YOUR OBJECTIVE:
Your task is to output the data exactly as it stands.

DATA FOR THE TASK:
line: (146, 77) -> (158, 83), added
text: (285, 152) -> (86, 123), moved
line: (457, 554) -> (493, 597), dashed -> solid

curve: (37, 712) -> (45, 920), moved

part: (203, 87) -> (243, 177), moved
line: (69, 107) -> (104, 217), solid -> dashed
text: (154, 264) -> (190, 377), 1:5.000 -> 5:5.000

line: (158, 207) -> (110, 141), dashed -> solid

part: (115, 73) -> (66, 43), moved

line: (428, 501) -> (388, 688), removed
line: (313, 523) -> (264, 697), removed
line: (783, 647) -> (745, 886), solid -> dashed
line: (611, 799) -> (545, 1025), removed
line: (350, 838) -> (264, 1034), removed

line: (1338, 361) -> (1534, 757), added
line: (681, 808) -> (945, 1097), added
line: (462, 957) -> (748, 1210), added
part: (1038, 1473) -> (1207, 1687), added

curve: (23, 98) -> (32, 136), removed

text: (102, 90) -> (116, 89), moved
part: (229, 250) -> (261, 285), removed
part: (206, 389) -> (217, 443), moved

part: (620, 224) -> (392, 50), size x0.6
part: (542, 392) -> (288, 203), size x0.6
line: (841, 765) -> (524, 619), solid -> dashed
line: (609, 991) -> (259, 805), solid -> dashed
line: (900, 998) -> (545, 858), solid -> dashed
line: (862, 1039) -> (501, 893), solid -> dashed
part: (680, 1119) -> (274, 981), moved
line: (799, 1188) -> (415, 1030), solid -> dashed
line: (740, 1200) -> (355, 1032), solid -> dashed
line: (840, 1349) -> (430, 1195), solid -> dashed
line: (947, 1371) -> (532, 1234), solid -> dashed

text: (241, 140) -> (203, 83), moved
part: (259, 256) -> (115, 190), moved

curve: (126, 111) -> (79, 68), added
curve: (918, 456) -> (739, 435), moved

RESPONSE TO THE EXERCISE:
line: (146, 77) -> (158, 83), added
text: (285, 152) -> (86, 123), moved
line: (457, 554) -> (493, 597), dashed -> solid

curve: (37, 712) -> (45, 920), moved

part: (203, 87) -> (243, 177), moved
line: (69, 107) -> (104, 217), solid -> dashed
text: (154, 264) -> (190, 377), 1:5.000 -> 5:5.000

line: (158, 207) -> (110, 141), dashed -> solid

part: (115, 73) -> (66, 43), moved

line: (428, 501) -> (388, 688), removed
line: (313, 523) -> (264, 697), removed
line: (783, 647) -> (745, 886), solid -> dashed
line: (611, 799) -> (545, 1025), removed
line: (350, 838) -> (264, 1034), removed

line: (1338, 361) -> (1534, 757), added
line: (681, 808) -> (945, 1097), added
line: (462, 957) -> (748, 1210), added
part: (1038, 1473) -> (1207, 1687), added

curve: (23, 98) -> (32, 136), removed

text: (102, 90) -> (116, 89), moved
part: (229, 250) -> (261, 285), removed
part: (206, 389) -> (217, 443), moved

part: (620, 224) -> (392, 50), size x0.6
part: (542, 392) -> (288, 203), size x0.6
line: (841, 765) -> (524, 619), solid -> dashed
line: (609, 991) -> (259, 805), solid -> dashed
line: (900, 998) -> (545, 858), solid -> dashed
line: (862, 1039) -> (501, 893), solid -> dashed
part: (680, 1119) -> (274, 981), moved
line: (799, 1188) -> (415, 1030), solid -> dashed
line: (740, 1200) -> (355, 1032), solid -> dashed
line: (840, 1349) -> (430, 1195), solid -> dashed
line: (947, 1371) -> (532, 1234), solid -> dashed

text: (241, 140) -> (203, 83), moved
part: (259, 256) -> (115, 190), moved

curve: (126, 111) -> (79, 68), added
curve: (918, 456) -> (739, 435), moved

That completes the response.